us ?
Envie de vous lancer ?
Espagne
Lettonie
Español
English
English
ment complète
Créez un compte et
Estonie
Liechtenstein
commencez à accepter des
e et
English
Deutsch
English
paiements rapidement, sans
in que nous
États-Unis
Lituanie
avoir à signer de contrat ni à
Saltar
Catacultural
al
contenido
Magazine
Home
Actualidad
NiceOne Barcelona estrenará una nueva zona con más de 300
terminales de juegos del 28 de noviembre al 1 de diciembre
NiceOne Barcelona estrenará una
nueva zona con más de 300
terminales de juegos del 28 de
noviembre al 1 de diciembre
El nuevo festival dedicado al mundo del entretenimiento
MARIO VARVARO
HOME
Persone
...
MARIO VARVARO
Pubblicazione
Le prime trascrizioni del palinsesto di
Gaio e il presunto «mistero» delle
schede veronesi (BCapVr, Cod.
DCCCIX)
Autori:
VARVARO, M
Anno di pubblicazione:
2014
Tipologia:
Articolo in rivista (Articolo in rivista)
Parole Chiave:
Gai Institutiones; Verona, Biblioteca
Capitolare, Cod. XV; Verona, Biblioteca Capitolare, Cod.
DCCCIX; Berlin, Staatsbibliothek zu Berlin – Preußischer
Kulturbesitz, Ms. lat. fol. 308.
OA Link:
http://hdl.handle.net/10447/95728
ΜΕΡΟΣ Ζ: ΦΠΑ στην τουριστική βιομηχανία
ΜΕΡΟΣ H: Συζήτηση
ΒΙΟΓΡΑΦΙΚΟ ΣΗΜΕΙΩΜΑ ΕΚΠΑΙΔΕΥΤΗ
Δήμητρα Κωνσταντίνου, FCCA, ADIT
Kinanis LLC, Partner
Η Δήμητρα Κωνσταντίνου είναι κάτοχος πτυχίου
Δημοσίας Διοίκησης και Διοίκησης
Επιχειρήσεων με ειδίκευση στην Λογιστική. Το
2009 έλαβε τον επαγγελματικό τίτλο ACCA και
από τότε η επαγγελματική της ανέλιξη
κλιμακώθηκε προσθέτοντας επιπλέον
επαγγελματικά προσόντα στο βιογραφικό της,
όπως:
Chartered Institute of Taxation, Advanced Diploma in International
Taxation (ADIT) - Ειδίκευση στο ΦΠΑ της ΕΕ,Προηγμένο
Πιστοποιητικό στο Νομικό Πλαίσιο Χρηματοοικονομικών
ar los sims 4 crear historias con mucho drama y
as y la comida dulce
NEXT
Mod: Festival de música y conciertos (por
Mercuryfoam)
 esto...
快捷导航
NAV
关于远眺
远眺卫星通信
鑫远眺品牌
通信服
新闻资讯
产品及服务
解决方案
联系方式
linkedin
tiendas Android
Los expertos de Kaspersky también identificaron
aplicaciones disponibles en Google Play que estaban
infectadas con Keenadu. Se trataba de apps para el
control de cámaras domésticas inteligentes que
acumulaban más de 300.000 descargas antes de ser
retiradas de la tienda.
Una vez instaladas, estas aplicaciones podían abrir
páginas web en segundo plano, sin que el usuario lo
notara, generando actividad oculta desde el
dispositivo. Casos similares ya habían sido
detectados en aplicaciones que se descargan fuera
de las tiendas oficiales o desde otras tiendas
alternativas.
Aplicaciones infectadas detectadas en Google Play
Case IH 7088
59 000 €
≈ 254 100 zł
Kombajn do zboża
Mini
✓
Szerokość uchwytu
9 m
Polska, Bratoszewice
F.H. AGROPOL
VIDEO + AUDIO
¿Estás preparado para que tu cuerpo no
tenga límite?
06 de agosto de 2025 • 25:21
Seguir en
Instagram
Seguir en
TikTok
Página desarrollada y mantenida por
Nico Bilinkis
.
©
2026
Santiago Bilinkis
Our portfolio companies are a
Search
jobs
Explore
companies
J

...

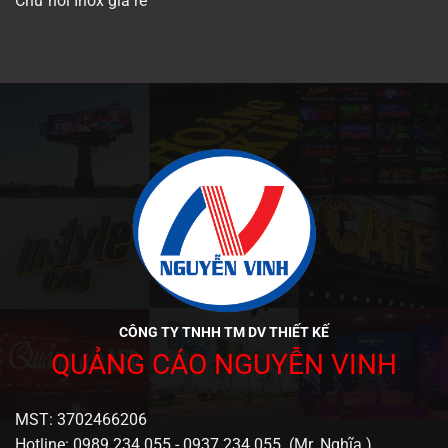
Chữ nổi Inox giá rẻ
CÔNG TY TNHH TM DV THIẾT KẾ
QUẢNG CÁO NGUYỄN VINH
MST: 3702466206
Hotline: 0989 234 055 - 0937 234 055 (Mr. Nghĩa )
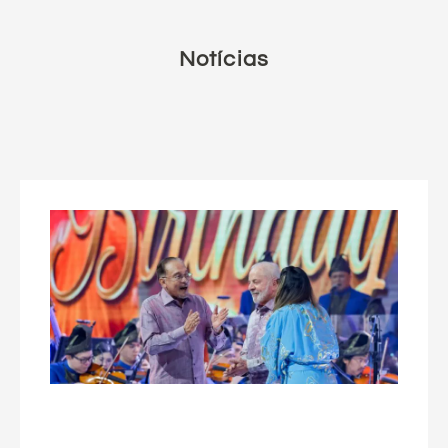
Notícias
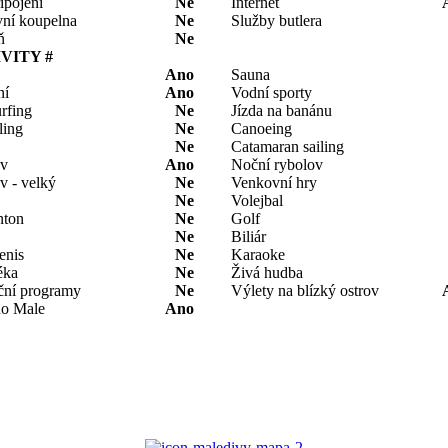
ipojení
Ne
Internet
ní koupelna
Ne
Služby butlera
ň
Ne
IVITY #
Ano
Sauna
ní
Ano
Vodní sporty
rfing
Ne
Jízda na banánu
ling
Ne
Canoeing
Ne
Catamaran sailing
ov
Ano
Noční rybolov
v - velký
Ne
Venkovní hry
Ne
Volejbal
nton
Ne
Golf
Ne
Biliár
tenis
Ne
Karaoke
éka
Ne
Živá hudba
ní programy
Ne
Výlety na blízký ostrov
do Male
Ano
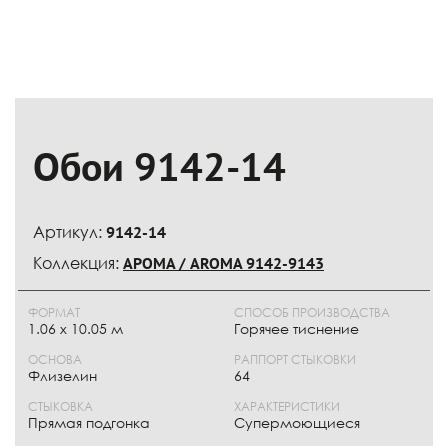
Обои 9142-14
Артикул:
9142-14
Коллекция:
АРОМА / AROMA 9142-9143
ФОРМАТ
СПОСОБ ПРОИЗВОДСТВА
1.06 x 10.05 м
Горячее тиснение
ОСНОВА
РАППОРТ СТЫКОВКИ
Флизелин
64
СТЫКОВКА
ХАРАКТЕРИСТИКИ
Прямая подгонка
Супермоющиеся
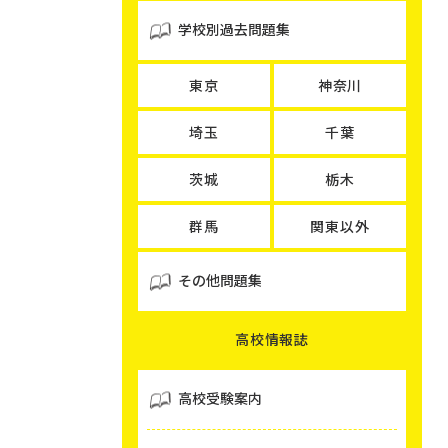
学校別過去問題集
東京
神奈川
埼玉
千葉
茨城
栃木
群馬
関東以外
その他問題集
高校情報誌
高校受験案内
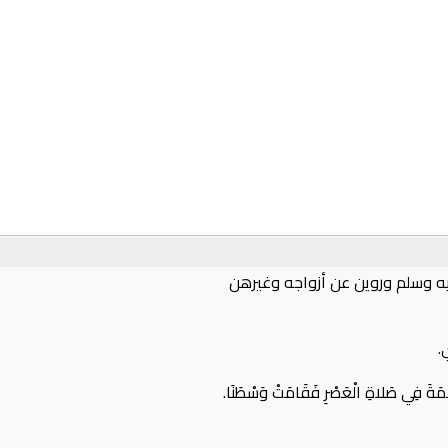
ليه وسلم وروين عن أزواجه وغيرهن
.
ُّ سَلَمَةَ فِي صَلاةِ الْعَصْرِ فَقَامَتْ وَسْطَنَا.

* * *

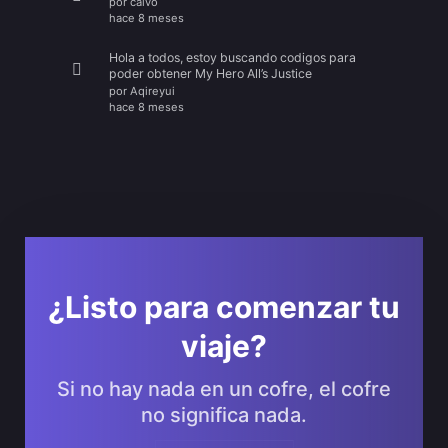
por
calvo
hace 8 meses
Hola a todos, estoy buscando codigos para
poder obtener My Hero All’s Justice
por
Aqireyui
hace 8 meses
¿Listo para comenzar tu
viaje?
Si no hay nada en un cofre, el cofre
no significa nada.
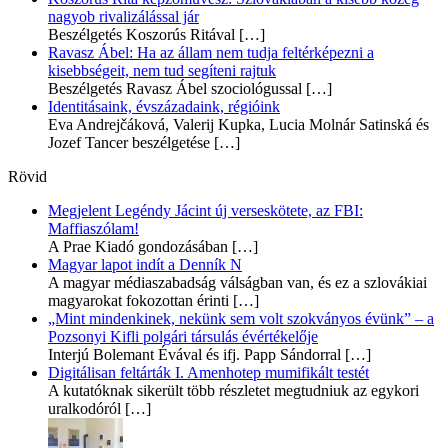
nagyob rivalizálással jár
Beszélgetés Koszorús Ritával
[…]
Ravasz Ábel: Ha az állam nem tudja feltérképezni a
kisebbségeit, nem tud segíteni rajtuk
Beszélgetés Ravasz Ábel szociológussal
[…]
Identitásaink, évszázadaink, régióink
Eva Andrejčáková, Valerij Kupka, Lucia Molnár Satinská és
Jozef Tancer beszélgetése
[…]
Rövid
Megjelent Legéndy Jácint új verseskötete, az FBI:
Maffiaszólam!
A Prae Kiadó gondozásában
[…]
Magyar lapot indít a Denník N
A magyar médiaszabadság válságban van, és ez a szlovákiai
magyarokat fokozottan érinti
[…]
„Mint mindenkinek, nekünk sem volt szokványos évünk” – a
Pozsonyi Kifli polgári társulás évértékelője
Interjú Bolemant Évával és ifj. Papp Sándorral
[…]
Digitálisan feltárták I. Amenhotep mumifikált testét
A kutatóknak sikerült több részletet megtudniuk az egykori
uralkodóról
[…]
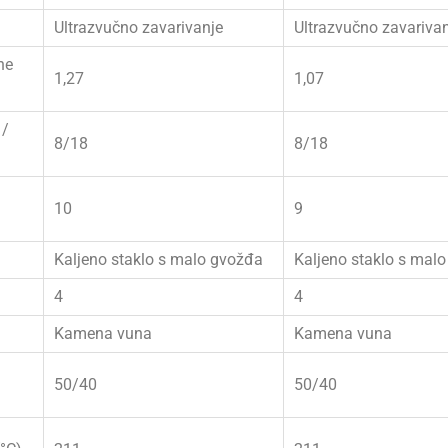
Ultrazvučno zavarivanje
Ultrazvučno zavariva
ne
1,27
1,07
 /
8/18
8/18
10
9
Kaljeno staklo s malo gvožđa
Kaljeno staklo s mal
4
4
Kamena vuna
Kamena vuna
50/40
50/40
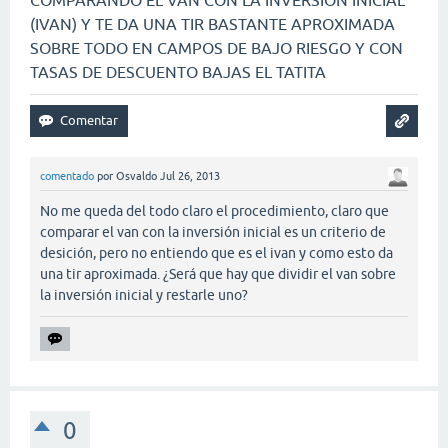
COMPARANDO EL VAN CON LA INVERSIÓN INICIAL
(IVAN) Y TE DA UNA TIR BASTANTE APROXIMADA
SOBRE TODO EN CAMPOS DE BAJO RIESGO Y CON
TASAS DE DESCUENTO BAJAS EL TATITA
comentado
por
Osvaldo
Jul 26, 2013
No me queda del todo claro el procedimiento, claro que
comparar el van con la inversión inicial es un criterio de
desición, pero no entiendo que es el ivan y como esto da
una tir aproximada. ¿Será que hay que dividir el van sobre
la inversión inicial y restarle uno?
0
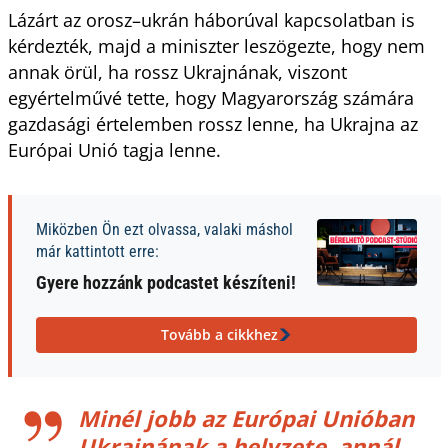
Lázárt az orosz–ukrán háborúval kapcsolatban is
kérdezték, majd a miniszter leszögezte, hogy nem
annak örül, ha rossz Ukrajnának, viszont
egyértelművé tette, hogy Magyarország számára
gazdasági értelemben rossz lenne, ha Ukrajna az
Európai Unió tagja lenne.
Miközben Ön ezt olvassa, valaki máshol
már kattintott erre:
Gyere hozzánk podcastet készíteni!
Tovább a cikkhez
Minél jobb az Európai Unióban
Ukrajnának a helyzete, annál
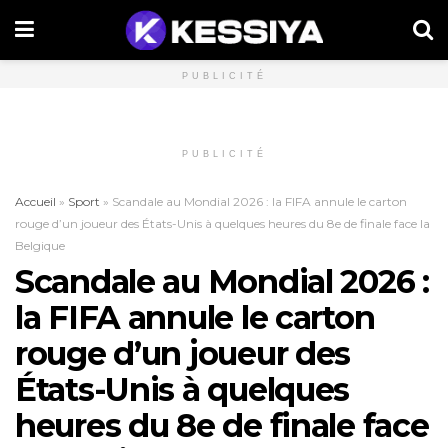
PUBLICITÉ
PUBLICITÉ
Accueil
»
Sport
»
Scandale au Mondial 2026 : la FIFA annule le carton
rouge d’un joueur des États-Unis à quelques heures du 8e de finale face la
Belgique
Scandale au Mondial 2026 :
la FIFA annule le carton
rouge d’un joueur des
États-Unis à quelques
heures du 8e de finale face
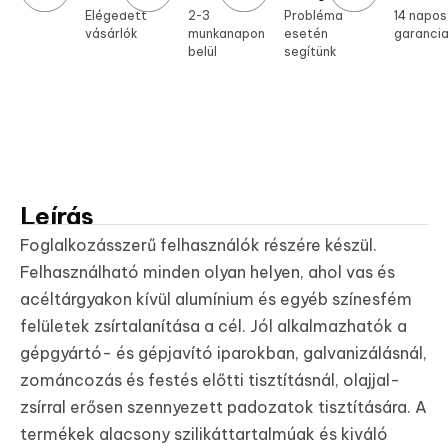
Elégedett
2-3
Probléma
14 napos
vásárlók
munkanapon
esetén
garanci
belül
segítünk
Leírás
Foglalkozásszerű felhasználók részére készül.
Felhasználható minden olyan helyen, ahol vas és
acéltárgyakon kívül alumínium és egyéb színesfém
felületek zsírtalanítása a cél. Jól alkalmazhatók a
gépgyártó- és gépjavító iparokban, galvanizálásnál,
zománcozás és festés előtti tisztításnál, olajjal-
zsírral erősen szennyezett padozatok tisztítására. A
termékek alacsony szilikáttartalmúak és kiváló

### What the task asks
Some lines of the material above contain the string "Verona". Please state how many, giving the number alone.

### Written answer
2